Da dogs are close,” he said to his companions, both trusted lieutenants. “Mighty close. Hear the bark. It quickens.” He flashed a smile of shiny white teeth, on which he’d spent a lot of money. “Dem like it when the end nears.”

He mixed his English with patois, knowing that his men were more comfortable with the common dialect—a mutilation of English, African, and Arawak. He preferred proper English, a habit ingrained into him during his school days and insisted upon by his mother. A bit uncommon for him and her since, generally, they liked the old ways.

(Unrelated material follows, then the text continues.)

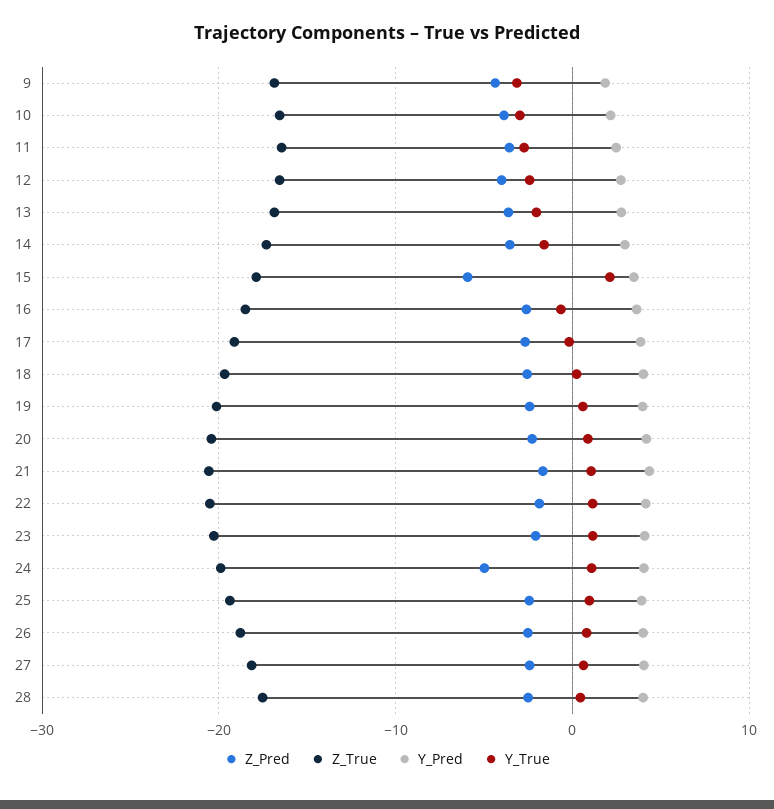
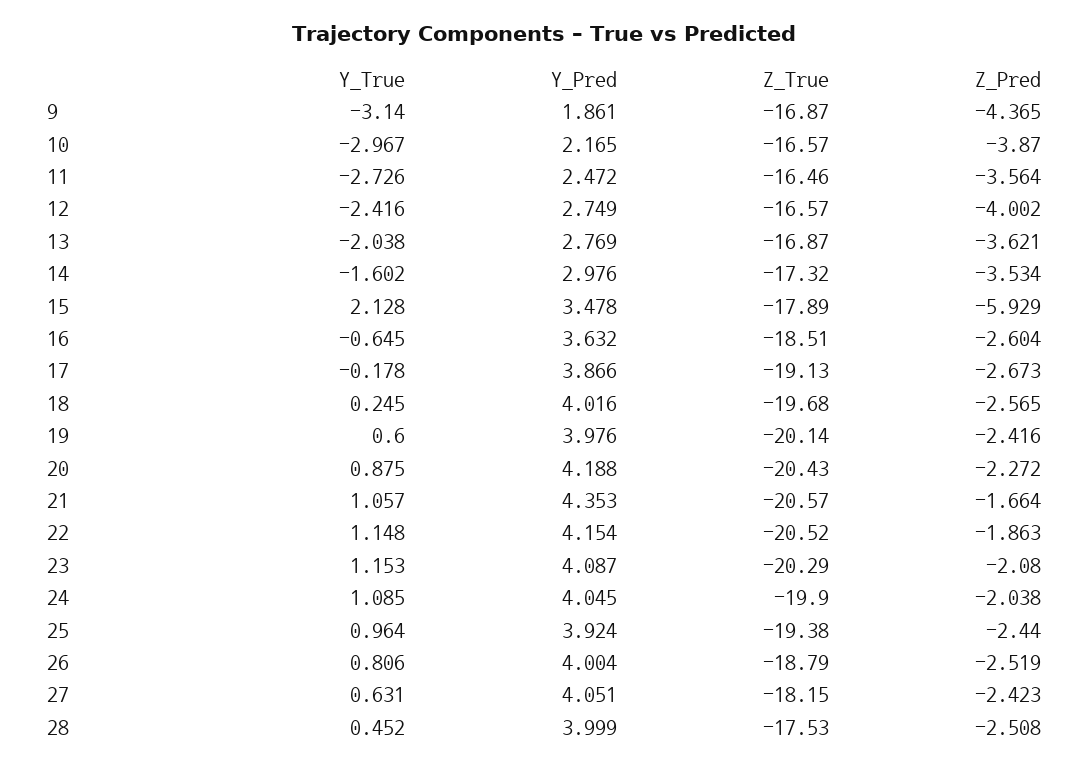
Z_Pred, 24: -5 -> -2.038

His two men carried rifles as they trudged the Jamaican high ground into what the Spanish had named the Sierras de Bastidas—fortified mountains. His ancestors, runaway slaves, had used the hills as a fortress against their former masters. They’d called themselves Katawud, Yenkunkun, Chankofi. Some say the Spanish named those fugitives cimarrons —untamed, wild—or marrans , the label given to hunters of sows and hogs. Others credited the French word marron , which meant “runaway slave.” No matter the source, the English eventually mangled the word into Maroons.

Which stuck.

Those industrious people built towns named for their founders—Trelawny, Accompong, Scott’s Hall, Moore, and Charles. They mated with native Taino women and forged paths through virgin wilderness, fighting pirates who raided Jamaica with regularity.

The mountains became their home, the forests their allies.

“I hear Big Nanny,” he told them. “That high yelp. It’s her. She be a leader. Always has been.”

He’d named her for Grandy Nanny, a Maroon chieftainess of the 18th century who became a great spiritual and military leader. Her likeness now appeared on the Jamaican $500 note, though its image was purely imaginative. No accurate description or portrait of her existed—only legends.

He envisioned the scene half a kilometer away. The dogs—equal to the mastiff in bulk, the bloodhound in agility, and the bulldog in courage—red, tawny, and spotted with bristled coats, running aligned, all four behind Big Nanny. She never allowed any of the males to dart ahead, and, as with her namesake before her, none challenged her authority. One that tried had ended up with a broken neck from her powerful jaws.